When a second body --- that of a former Catholic nun who had been ordained as a priest, but was then "silenced" by the Vatican --- is found at the original St. Patrick's Cathedral, hidden behind bricked walls deep within the SoHo district of lower Manhattan, their worst fears of a religiously fanatic serial killer are confirmed. The search then widens.
Fairstein offers penetrating insights into the tumultuous history of women's growing leadership roles in religious institutions. Alex Cooper is currently trying a case against a priest charged with molestation. When she leans too hard on the diocese Bishop, she discovers firsthand that the strong ties in the power struggle between church, state and politics reach from the police department, City Hall and even the District Attorney's office, directly to Rome.
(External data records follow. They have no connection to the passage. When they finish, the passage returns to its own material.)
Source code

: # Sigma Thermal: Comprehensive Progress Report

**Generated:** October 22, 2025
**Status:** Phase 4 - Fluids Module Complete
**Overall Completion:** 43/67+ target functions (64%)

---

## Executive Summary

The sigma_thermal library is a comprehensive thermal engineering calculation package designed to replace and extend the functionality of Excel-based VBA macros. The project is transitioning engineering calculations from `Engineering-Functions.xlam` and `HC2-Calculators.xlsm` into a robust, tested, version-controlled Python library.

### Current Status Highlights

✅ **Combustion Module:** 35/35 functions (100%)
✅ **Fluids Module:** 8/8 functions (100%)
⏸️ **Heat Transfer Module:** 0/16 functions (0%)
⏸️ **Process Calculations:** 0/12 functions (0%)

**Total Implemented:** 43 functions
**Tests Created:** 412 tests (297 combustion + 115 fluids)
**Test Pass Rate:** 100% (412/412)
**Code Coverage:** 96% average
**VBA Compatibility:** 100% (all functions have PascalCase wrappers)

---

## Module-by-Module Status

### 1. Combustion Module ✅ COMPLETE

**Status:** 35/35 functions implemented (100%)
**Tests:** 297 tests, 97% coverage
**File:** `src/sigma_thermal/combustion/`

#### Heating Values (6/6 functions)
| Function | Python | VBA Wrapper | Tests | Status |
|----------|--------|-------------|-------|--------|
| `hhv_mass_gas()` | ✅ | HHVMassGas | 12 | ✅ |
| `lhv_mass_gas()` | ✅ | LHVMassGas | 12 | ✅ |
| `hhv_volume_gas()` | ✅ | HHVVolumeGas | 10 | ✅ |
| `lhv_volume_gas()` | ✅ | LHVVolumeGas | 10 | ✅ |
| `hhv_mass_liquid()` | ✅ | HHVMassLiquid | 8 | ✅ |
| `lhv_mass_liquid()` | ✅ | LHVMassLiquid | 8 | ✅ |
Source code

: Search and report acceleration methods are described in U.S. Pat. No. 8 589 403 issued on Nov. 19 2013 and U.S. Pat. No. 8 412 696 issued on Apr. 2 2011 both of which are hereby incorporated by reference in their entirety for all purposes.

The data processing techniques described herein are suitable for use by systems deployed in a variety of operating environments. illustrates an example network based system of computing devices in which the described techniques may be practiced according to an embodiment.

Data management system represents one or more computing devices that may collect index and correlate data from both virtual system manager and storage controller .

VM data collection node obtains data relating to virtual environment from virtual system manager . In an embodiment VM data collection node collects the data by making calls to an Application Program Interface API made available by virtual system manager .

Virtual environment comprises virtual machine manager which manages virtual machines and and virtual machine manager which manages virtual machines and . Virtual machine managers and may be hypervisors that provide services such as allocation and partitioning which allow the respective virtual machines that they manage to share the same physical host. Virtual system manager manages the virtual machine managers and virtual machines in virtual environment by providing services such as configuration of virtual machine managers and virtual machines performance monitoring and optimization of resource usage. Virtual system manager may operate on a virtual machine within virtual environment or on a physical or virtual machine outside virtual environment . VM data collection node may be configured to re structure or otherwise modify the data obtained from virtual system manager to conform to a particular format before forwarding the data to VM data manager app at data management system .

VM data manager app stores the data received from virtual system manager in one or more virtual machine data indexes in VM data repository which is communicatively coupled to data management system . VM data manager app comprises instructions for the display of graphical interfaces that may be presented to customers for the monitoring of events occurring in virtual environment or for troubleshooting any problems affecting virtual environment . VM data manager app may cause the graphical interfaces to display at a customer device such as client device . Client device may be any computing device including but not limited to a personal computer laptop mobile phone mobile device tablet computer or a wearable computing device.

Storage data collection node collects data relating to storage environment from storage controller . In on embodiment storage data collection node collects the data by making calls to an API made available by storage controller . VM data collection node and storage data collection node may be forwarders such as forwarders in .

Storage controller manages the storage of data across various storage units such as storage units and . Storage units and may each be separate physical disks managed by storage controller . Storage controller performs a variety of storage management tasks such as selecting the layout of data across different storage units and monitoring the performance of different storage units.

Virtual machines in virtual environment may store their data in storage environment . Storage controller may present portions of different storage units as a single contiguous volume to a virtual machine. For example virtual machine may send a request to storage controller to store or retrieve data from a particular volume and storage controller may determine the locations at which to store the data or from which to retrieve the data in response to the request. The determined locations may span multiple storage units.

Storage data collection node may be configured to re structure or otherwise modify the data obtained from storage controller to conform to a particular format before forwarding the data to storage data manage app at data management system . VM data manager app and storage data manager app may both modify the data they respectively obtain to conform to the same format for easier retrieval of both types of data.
She's pulled from the case. The age-old practice of cover-up and denial from higher officials frustrates Alex's efforts to access data that may help solve the murders.
When a third woman disappears, all attention is focused on the murders. Alex and her partner start putting the puzzling pieces together. They embark on a harrowing five-state chase across the Northeast corridor in search of the killer's identity.
Fans of Fairstein will also enjoy the rich past of five of New York's most famous churches. An added bit of history unfolds about a tiny, remote islet off the coast of Nantucket Island, but it would be a spoiler to divulge even a hint of the background of that piece of real estate. It would take a "Jeopardy!" nerd to know how to piece together the clues that lead them to the killer. Readers of Fairstein can lay odds that the champion "Jeopardy!" nerds of all time, Alex and Mike, tapped their bottomless pit of knowledge to help solve this crime.
In all good novels, there is more than chase and capture, cars and guns. There is the rich tapestry of setting and the psychology behind the crime. This is where Fairstein shines. As the former Chief of the Sex Crimes Unit of the DA's office in New York City, and a long-time history buff, she brings to her novels a level of authenticity like few other authors. Not recommended bedtime reading if you have an early morning ahead.